The High Court in Sentoria Bina Sdn Bhd v Impak Kejora Sdn Bhd [2021] 12 MLJ 690 held that the protection of an RO may be extended to a guarantor if:
- The company expressly seeks for the restraining order to be extended to such guarantor; and
- Justification can be provided to support the same, such as where the guarantor is an integral component of the scheme to the extent that the proposed scheme would not be workable without such guarantor.
For example, such an extension may be granted in scenarios where the guarantor is one of the fund providers and/or financiers of a proposed scheme of arrangements.

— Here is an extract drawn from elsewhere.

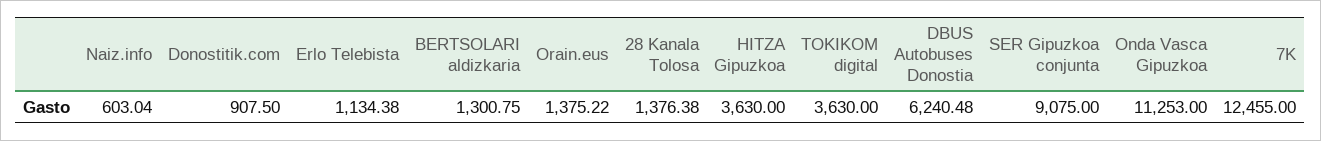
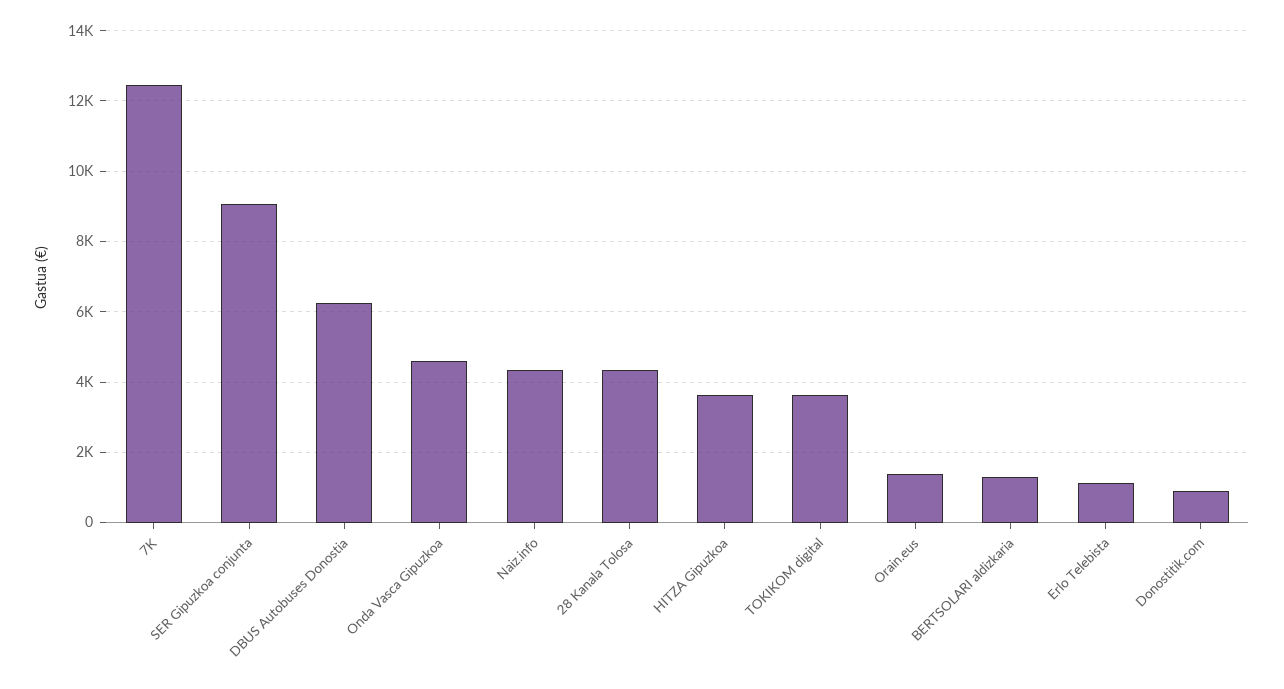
Naiz.info: 603.04 -> 4400
28 Kanala Tolosa: 1376.38 -> 4400
Onda Vasca Gipuzkoa: 11253 -> 4600

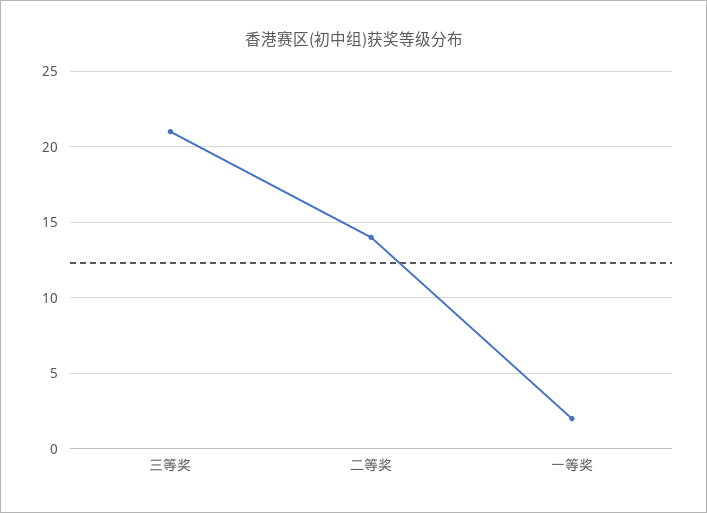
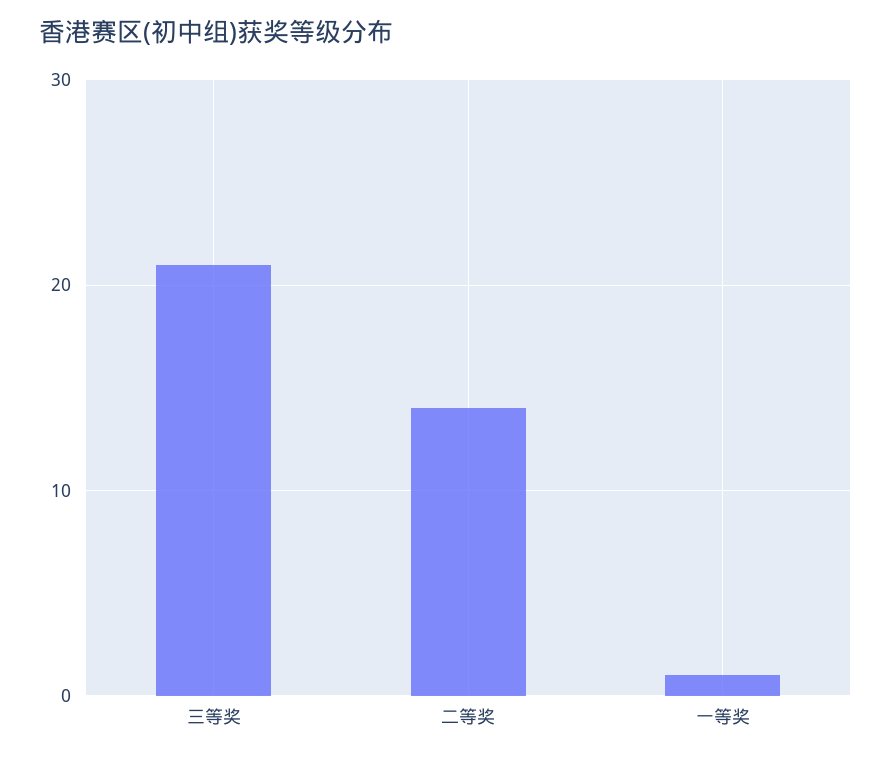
一等奖: 2 -> 1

Statutory Requirements for a RO
Given the potency and effectiveness of an RO, the requirements to obtain such an order are strict in order to ensure that the RO provisions are not abused by errant insolvent companies in an attempt to avoid and/or delay paying their debts. Briefly, the four requirements for obtaining an RO are[4]:
1st requirement: The court must be satisfied that the proposed scheme of arrangement (“proposed scheme”) involves at least half the creditors of the company in value.
2nd requirement: The court must be satisfied that a restraining order is necessary to enable the company and its creditors to formalise the proposed scheme.
3rd requirement: A statement of particulars as to the affairs of the company made up to a date not more than 3 days before the application must be lodged together with the RO application.
4th requirement: The majority of the scheme creditors must nominate such a person to act as a director pursuant to s368(2) of the CA 2016 and the court must approve the appointment of such person.
The above 4 statutory requirements are mandatory and must be fulfilled before an RO can be granted by Court.[5] Any non-compliance can lead to the result of the dismissal of an RO application and/or an RO being set aside for irregularity.[6]
Conclusion
In conclusion, an RO granted under the CA 2016 provides temporary reprieve from legal proceedings and actions for financially distressed companies while it restructures its business and debts. Notwithstanding the strict requirements, an RO is undoubtedly a vital tool to safeguard the assets of a company and to allow time for a proposed arrangement to be finalised.
Nonetheless, there is genuine risk that the rights of creditors may be hindered over an extended period. In such situations, it is prudent for creditors to be aware of their rights in a scheme of arrangement to safeguard their own interest (See our article wherein the rights of creditors in a scheme of arrangement are discussed).